Les fifilles
Les filles en humour, ce n’est pas un petit sujet. On a longtemps cru qu’elles n’étaient pas drôles. Puis, on a demandé à celles qui l’étaient c’était quoi être une fille en humour, et encore aujourd’hui, on ne semble pas se lasser de cette question. Maintenant qu’elles commencent à faire leur place comme il faut, on s’en excuse presque.
Pour justifier la décision de programmer un gala Juste féminin, le directeur de la programmation des galas Juste pour rire, Christian Viau, a expliqué à La Presse que «le gala Juste féminin ne sera pas un spectacle de “fifilles” et qu’il y aura une diversité d’humoristes, hommes et femmes, sur scène», comme si le problème, dans toute cette histoire, c’était que les filles allaient voler la place des hommes et transformer une soirée d’humour en affaire de «fifilles», terme qui en dit beaucoup sur le mépris qu’on peut porter à la gent féminine. Dirait-on des galas à prédominance masculine – c’est-à-dire TOUS LES GALAS – que ce sont des galas de gagars?
Pour ajouter l’insulte à l’injure, Viau a justifié le manque de femmes dans ses galas par le fait qu’il ne pouvait pas en inventer. «Ma mère est drôle dans un party de famille, mais je ne peux pas la mettre sur la scène», a-t-il dit, ignorant probablement illustrer une réalité qui touche les femmes dans plusieurs domaines comme la cuisine ou l’humour où elles sont tout aussi compétentes que les gars, mais où ces derniers dominent lorsque vient le temps de recevoir les honneurs.
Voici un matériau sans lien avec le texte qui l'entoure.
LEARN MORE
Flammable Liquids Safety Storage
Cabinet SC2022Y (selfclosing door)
On le lui accorde, il y a moins de filles que de gars en humour. La chercheuse Christelle Paré, qui est rattachée au Centre for Comedy Studies Research, en dénombre près de 50, tout en apportant cette nuance : «On pourrait croire qu’elles sont nombreuses, mais [de ce nombre] plusieurs n’ont pas accès à la scène de manière récurrente, pour toutes sortes de raisons.» Parmi ces raisons, on trouve notamment la conciliation travail-famille, la préoccupation de l’apparence qui ajoute parfois un stress à la performance, qu’on le veuille ou non, et les vieux préjugés sur les filles qui teintent le jugement des moyenne et vieille gardes. Par exemple, le fait qu’un programmateur de galas qui cache mal son mépris des femmes dans les médias soit responsable de sélectionner ceux et celles qui pourront participer à ces galas.
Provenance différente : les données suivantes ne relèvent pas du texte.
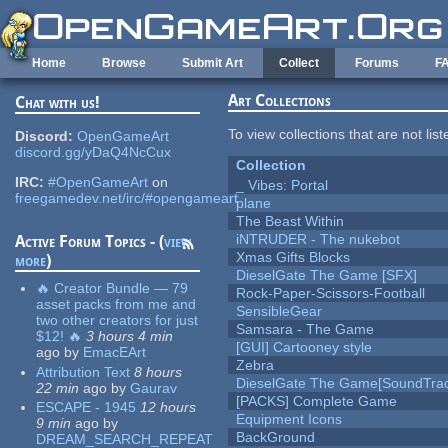
Skip to main content
Home
Browse
Submit Art
Collect
Forums
F
Art Collections
Chat with us!
To view collections that are not lis
Discord:
OpenGameArt
discord.gg/yDaQ4NcCux
Collection
IRC:
#OpenGameArt
on
_ Vibes: Portal
freegamedev.net/irc/#opengameart
plane
The Beast Within
iNTRUDER - The nukebot
Active Forum Topics - (
view
Xmas Gifts Blocks
more
)
DieselGate The Game [SFX]
🔥 Creator Bundle — 79
Rock-Paper-Scissors-Football
asset packs from me and
SensibleGear
two other creators for just
Samsara - The Game
$12! 🔥
3 hours 4 min
[GUI] Cartooney style
ago
by
EmacEArt
Zebra
Attribution Text
8 hours
DieselGate The Game[SoundTrac
22 min
ago
by
Gaurav
[PACKS] Complete Game
ESCAPE - 1945
12 hours
Equipment Icons
9 min
ago
by
BackGround
DREAM_SEARCH_REPEAT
L’humoriste Anne-Marie Dupras, qui a essuyé quelques refus auprès de ce programmateur, la trouve bien drôle: «Dire que y a pas assez des femmes drôles au Québec pis que tu peux tout de même pas en inventer, c’est comme ouvrir un garde-robe plein à craquer pis dire: “J’ai rien à me mettre!” T’as pas rien à te mettre, t’as rien qui te fait sentir hot pis confortable», ironise-t-elle. L’humoriste Léa Stréliski, elle, cite un autre facteur : «Si vous vous demandez pourquoi y a moins de filles en humour, c’est parce que pendant qu’on répond à cette question, les gars écrivent des jokes.»